__WORK ORDER__: Begin at the line below that has "Virtual OneStop<sup>®</sup> Staff". Stop after the line that has "Employers | | | |", repeating each line exactly and leaving out the pictures.

(Dataset entries)
• • •

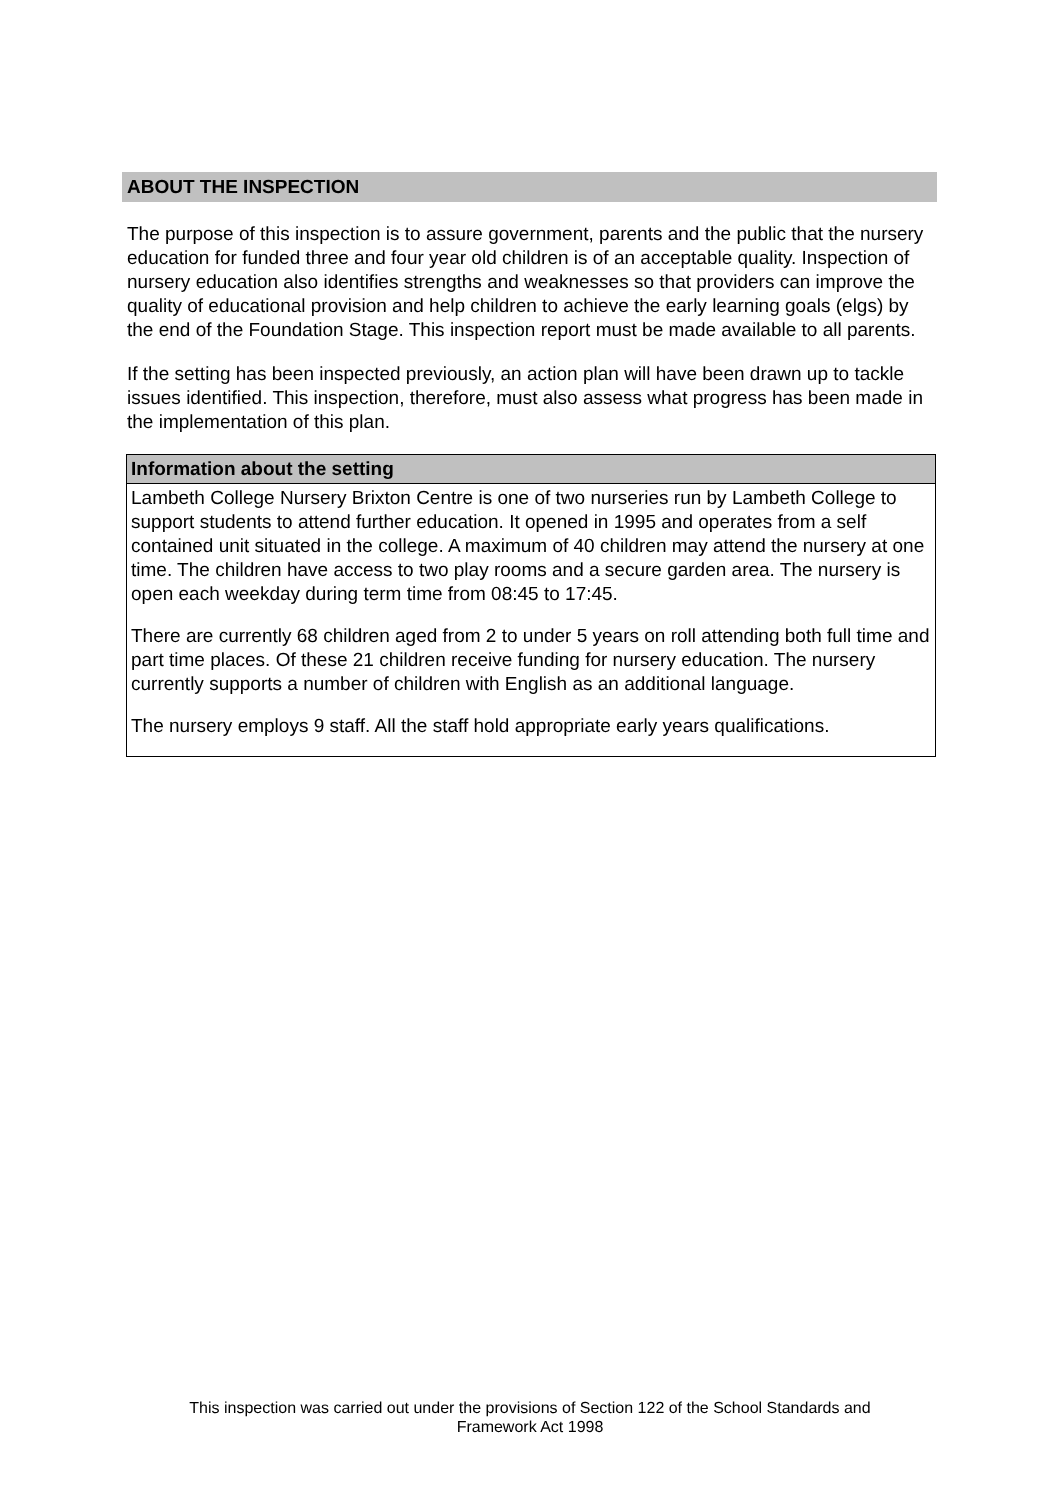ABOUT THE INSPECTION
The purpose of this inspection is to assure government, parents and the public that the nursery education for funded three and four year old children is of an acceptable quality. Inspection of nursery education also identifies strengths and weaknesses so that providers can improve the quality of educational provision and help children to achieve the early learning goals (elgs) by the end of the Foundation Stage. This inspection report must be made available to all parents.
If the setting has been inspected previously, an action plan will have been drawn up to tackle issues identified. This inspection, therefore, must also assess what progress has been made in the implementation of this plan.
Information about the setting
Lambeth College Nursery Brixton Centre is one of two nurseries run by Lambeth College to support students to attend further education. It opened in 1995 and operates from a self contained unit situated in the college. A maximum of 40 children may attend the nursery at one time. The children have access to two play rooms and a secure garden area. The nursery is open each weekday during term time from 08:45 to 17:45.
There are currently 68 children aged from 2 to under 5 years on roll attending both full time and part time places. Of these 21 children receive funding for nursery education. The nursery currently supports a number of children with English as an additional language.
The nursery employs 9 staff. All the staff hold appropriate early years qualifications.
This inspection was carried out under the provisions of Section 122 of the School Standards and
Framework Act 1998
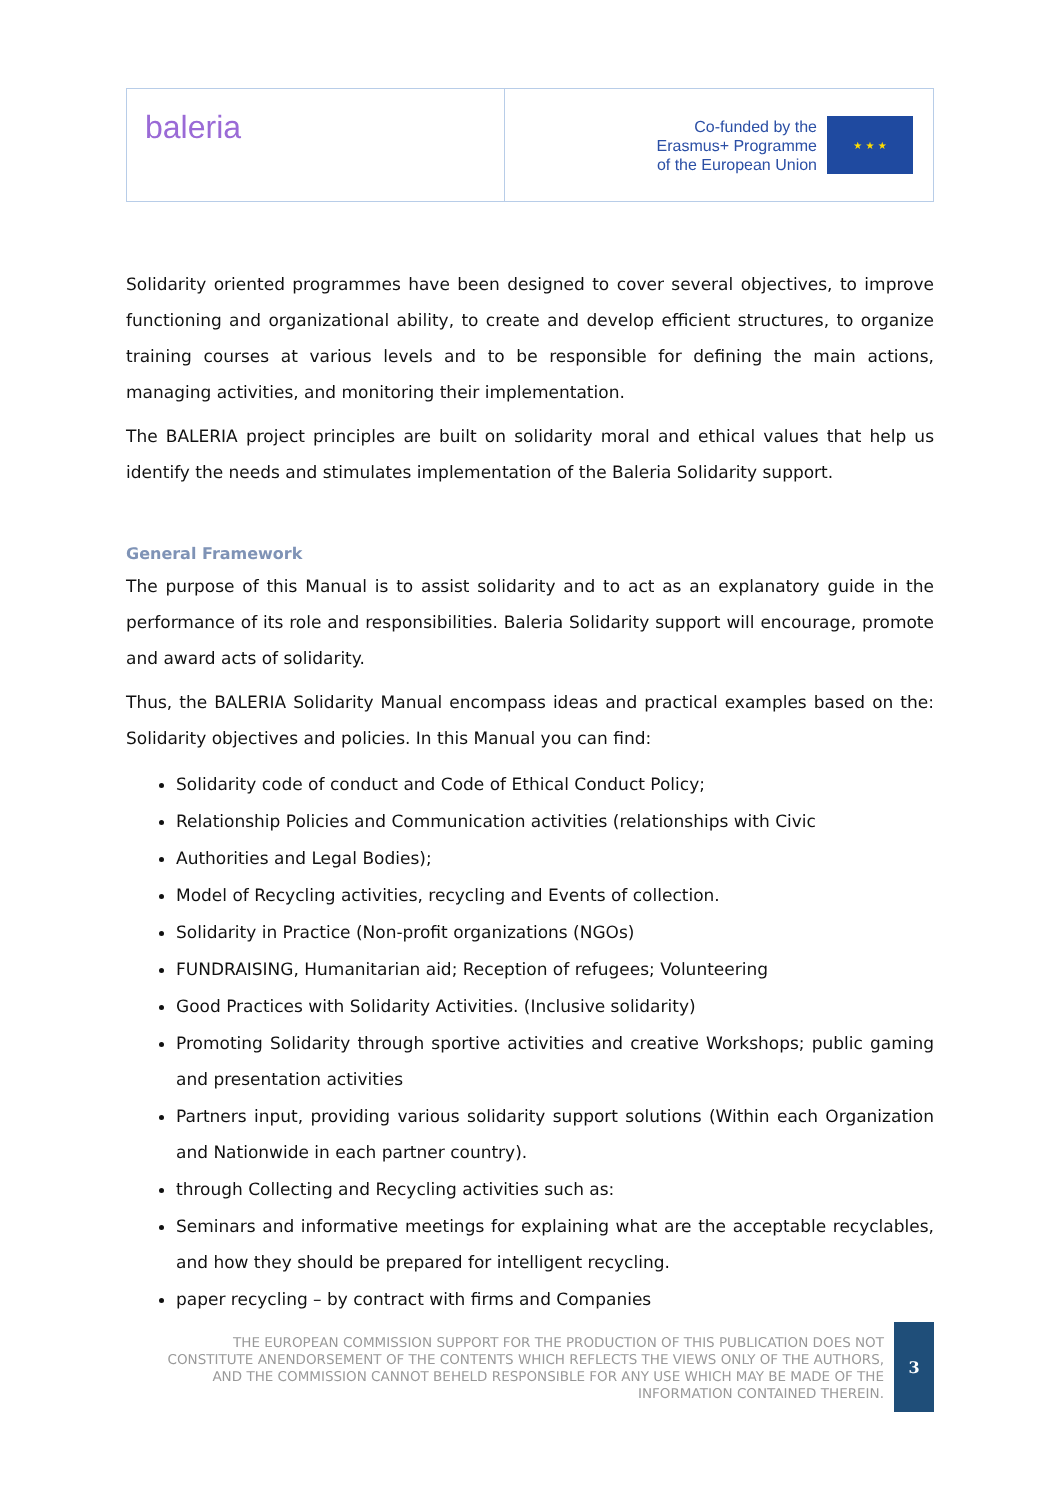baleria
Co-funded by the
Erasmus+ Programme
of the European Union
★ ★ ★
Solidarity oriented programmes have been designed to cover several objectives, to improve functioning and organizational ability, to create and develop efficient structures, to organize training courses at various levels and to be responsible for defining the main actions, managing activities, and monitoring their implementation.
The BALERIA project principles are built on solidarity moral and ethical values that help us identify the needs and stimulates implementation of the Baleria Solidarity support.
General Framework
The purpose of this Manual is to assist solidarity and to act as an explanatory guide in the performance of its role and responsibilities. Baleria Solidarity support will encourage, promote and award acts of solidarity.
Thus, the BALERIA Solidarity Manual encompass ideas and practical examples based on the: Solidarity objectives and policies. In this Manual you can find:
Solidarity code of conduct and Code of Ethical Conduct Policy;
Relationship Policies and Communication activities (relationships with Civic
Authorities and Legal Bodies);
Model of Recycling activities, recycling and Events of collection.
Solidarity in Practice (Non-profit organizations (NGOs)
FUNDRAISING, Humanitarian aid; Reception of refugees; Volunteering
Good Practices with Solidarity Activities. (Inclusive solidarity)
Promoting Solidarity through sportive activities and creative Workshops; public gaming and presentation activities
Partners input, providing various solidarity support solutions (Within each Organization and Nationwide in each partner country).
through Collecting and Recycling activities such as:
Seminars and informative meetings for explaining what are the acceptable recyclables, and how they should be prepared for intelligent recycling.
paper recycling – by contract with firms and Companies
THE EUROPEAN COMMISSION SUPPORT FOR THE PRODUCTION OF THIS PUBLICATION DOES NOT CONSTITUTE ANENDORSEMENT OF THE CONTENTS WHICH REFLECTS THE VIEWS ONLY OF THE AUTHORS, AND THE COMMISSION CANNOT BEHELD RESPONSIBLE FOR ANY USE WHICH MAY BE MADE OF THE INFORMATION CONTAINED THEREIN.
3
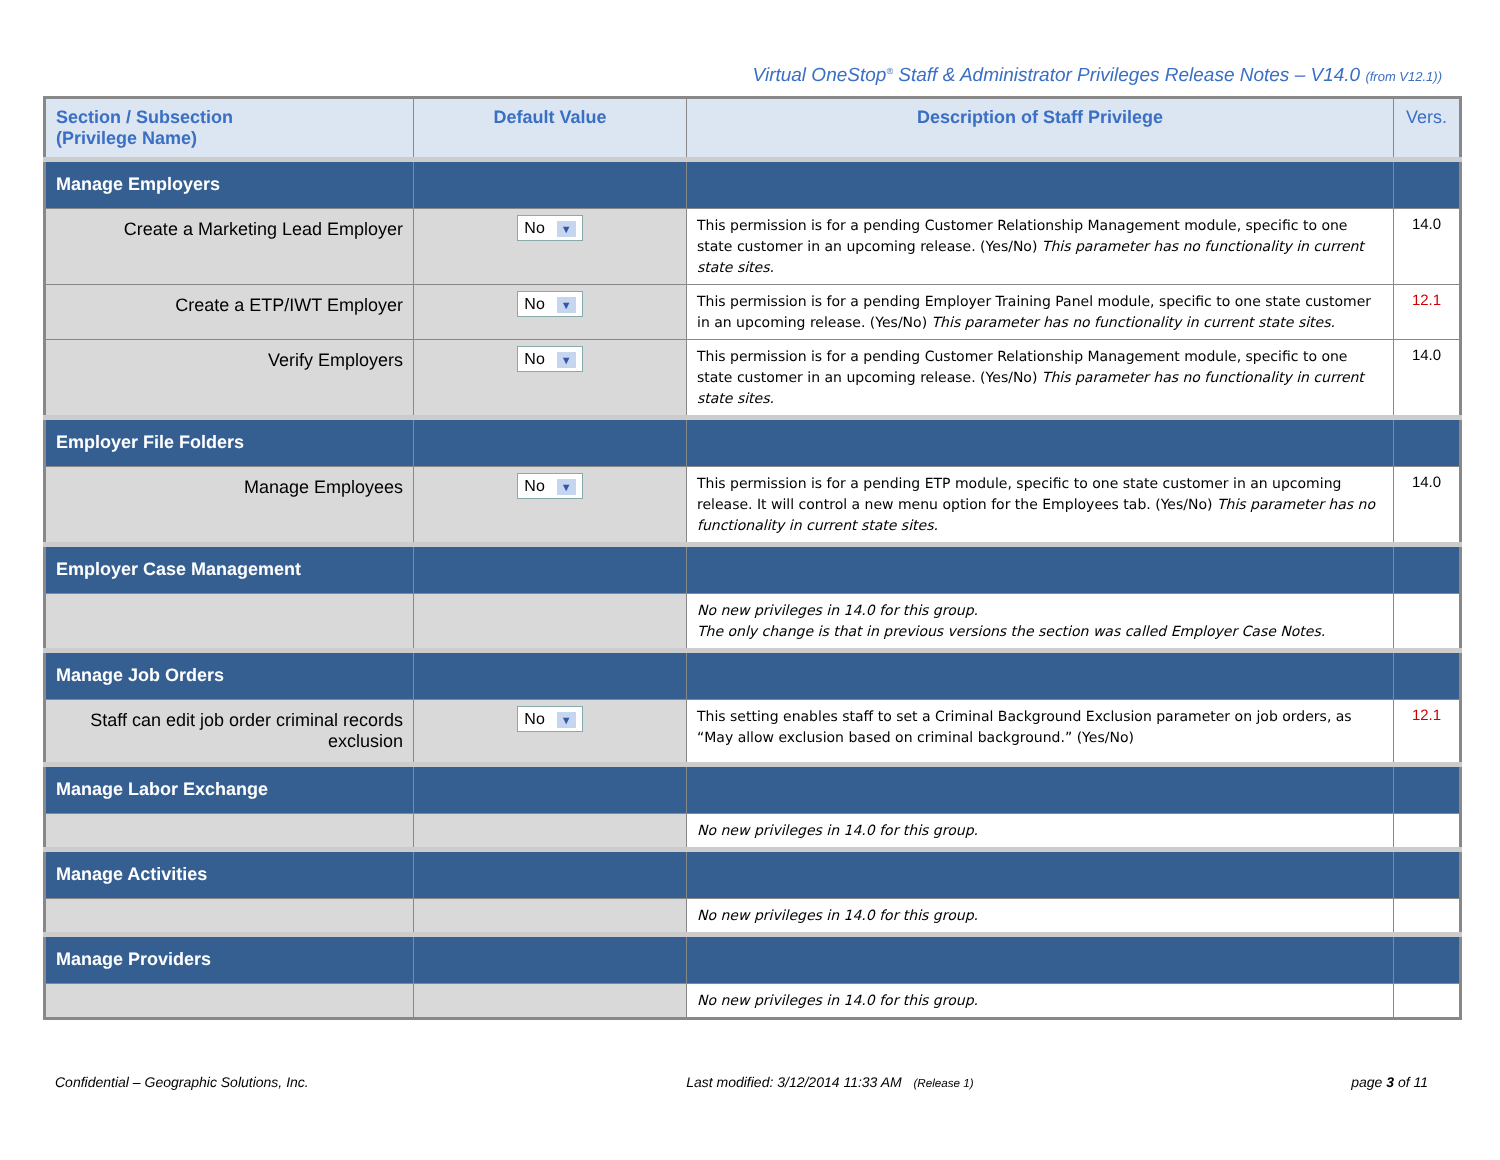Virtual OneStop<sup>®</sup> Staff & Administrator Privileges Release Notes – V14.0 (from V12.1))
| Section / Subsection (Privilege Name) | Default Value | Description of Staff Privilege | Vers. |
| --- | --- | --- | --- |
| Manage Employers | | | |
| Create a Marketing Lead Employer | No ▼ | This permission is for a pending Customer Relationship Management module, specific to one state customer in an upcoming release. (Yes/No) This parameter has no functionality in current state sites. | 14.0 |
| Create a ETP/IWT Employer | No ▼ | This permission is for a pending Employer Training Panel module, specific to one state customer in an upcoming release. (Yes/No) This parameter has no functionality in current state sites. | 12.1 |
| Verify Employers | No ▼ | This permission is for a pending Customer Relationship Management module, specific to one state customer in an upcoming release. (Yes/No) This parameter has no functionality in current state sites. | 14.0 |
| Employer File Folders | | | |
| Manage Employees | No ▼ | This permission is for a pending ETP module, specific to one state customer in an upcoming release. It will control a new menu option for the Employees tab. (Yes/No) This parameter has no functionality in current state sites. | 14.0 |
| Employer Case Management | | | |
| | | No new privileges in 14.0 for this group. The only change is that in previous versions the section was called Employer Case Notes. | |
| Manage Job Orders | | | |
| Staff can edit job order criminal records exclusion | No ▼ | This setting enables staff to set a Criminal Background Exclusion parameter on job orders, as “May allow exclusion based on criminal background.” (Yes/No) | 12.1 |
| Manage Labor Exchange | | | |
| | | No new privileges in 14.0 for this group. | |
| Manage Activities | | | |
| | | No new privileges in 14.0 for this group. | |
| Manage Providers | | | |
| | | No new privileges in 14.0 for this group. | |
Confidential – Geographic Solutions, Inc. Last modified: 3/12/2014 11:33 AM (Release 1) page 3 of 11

• • •

__ANSWER TO THIS PROBLEM__:
Virtual OneStop<sup>®</sup> Staff & Administrator Privileges Release Notes – V14.0 (from V12.1))
| Section / Subsection (Privilege Name) | Default Value | Description of Staff Privilege | Vers. |
| --- | --- | --- | --- |
| Manage Employers | | | |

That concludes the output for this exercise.